Pull every line containing "different" from the listing.

──────── EXTRACTED ENTRIES

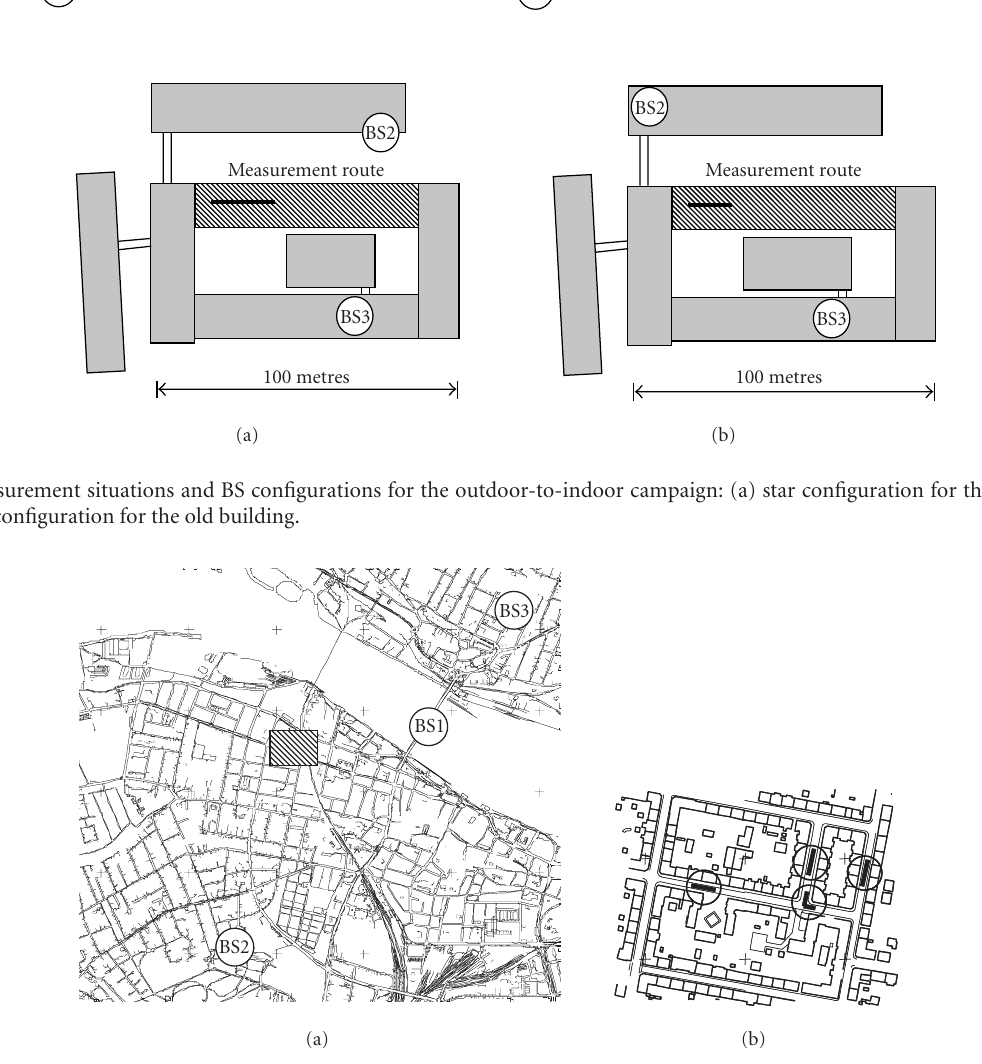
Figure 3: Measurement situation for the outdoor campaign: (a) BSs in the centre of Aalborg with the measurement area shaded (2 . 75 × 2 . 5km 2 ) and (b) enlarged outdoor measurement area with the four measurement trajectories encircled (245 × 180m 2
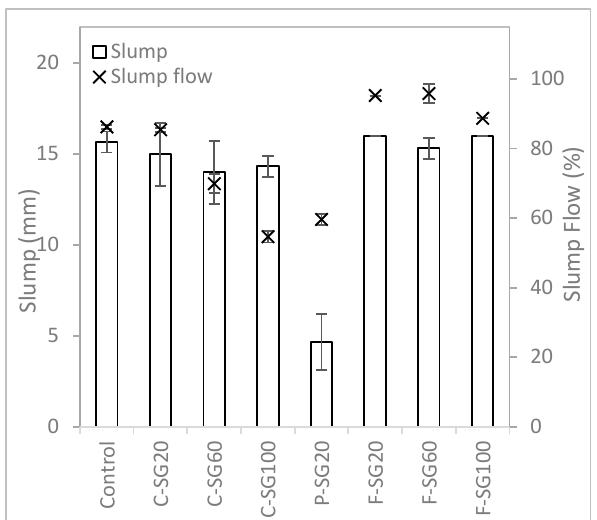
Figure 5. Slump and slump flow results of mixtures prepared with the specific gravity method. Table 2. Percentage of absorption of different raw materials. River Sand Perlite Cenospheres Foam Beads Absorption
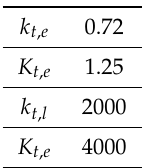
Table 6. Relationship parameters between different types of cost.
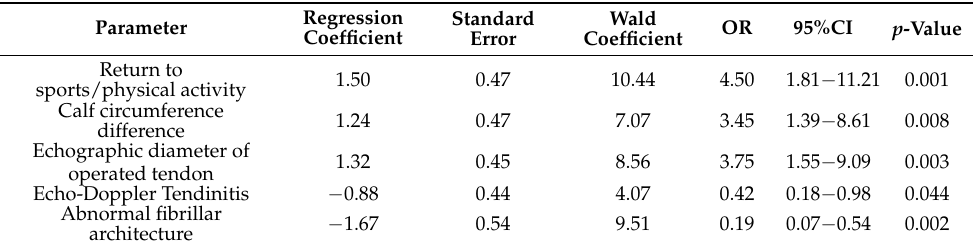
Table 4. Multivariate logistic regression analysis of co-variates associated with Tenolig surgical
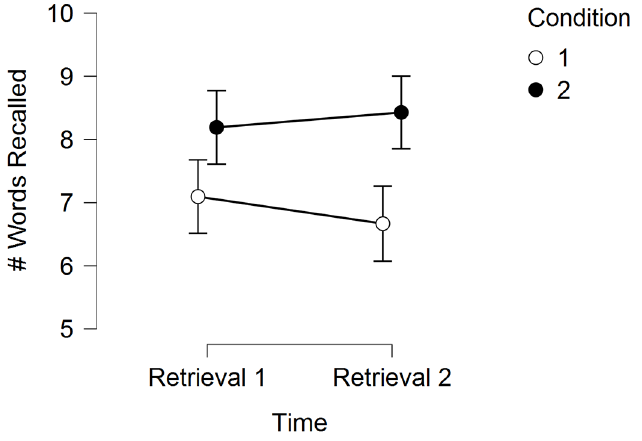
Experiment 2 memory performance (mean words recalled) across time for the two experimental conditions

────────────────

→ SOLUTION FOR THIS TASK
Figure 5. Slump and slump flow results of mixtures prepared with the specific gravity method. Table 2. Percentage of absorption of different raw materials. River Sand Perlite Cenospheres Foam Beads Absorption
Table 6. Relationship parameters between different types of cost.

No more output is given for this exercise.